Taken together, phage genome engineering especially CRISPR/Cas9 appears to be the subject of renewed molecular biology techniques towards overcoming the narrow host range of phages and the rapid emergence of resistant mutants developed by monophage therapy. Similarly, it is the most powerful and suitable molecular biology tool for developing phage cocktails or polyphages which are by far proven effective for combatting MDR bacteria.
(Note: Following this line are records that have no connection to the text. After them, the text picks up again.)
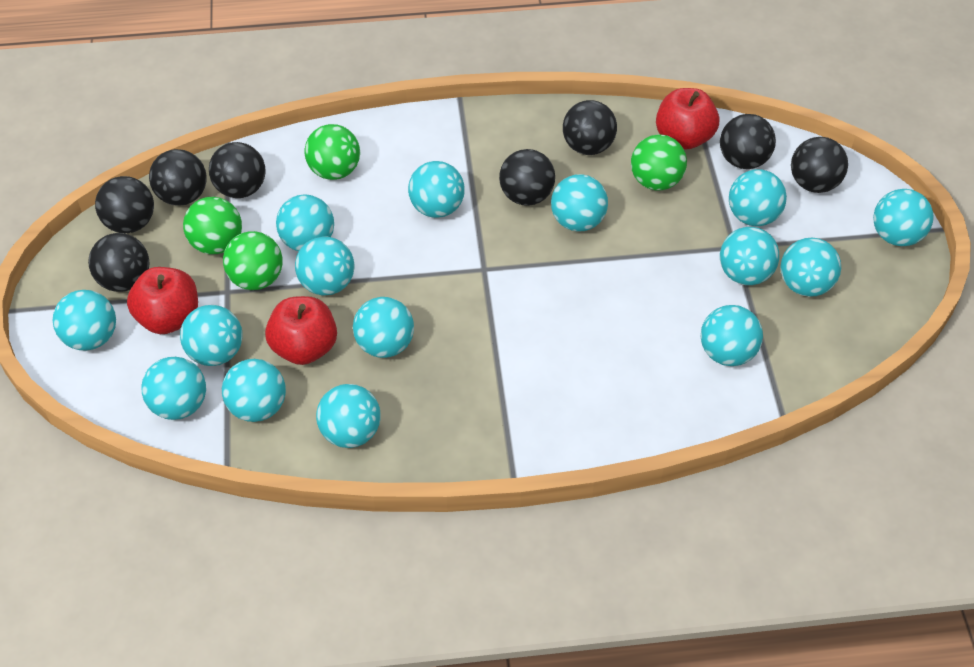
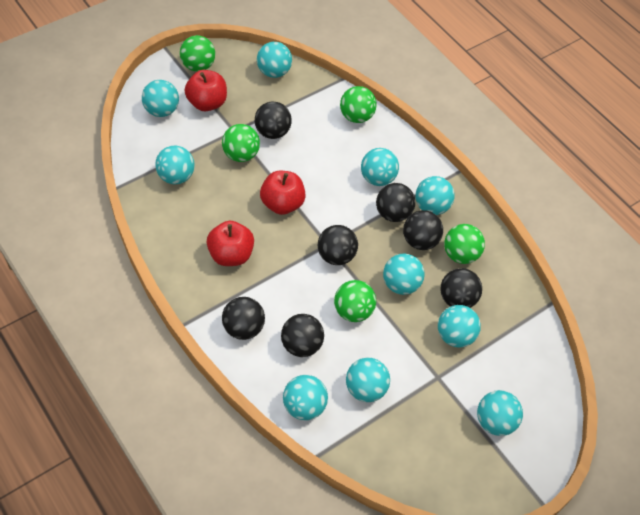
black ball: 8 -> 7
green ball: 4 -> 5
turquoise ball: 15 -> 10

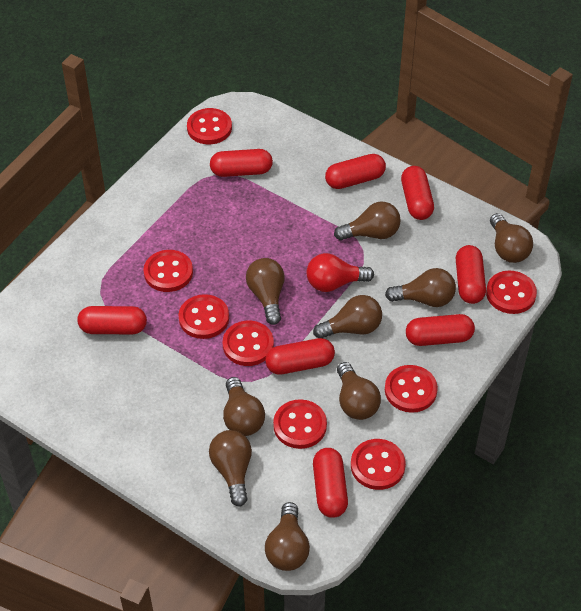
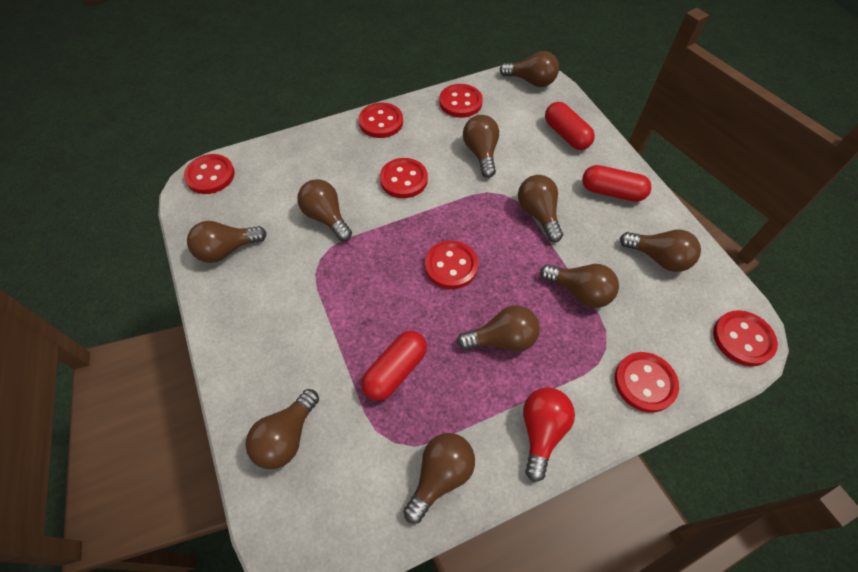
brown light bulb: 9 -> 10
red button: 8 -> 7
red capsule: 8 -> 3

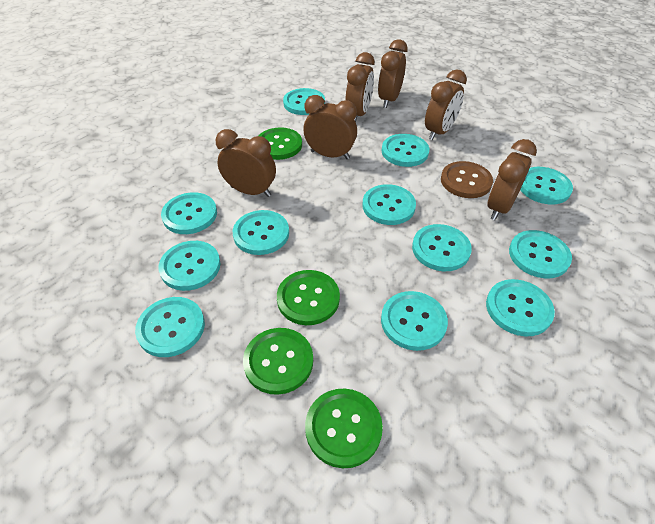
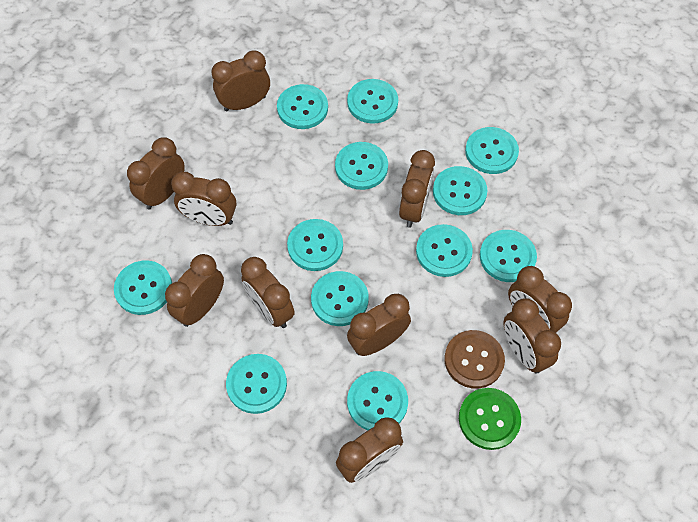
brown clock: 6 -> 10
green button: 4 -> 1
A single dose of phage-based enzyme or protein appeared to be more effective than several doses of antibiotics, even though cocktails of phage or polyphage therapy was proven to be not only more efficacious than that of phage-based enzyme or protein monotherapy but also proved to render pathogenic bacteria blind to developing resistance against phages. Enzybiotics or proteins-derived from lytic phages for phage therapy could be used as the potential resources for poverty eradication before 2050 by saving not only over 10 million deaths of persons from AMR but also safeguarding ≥ 24 million people out of extreme poverty by 2030. Therefore, harnessing phage-based proteins/enzymes therapy and CRISPR/Cas9-based phage genome engineering for phage therapy elsewhere reported with narrow host range or phage resistance would dramatically combat global mortality due to bacterial AMR before 2050.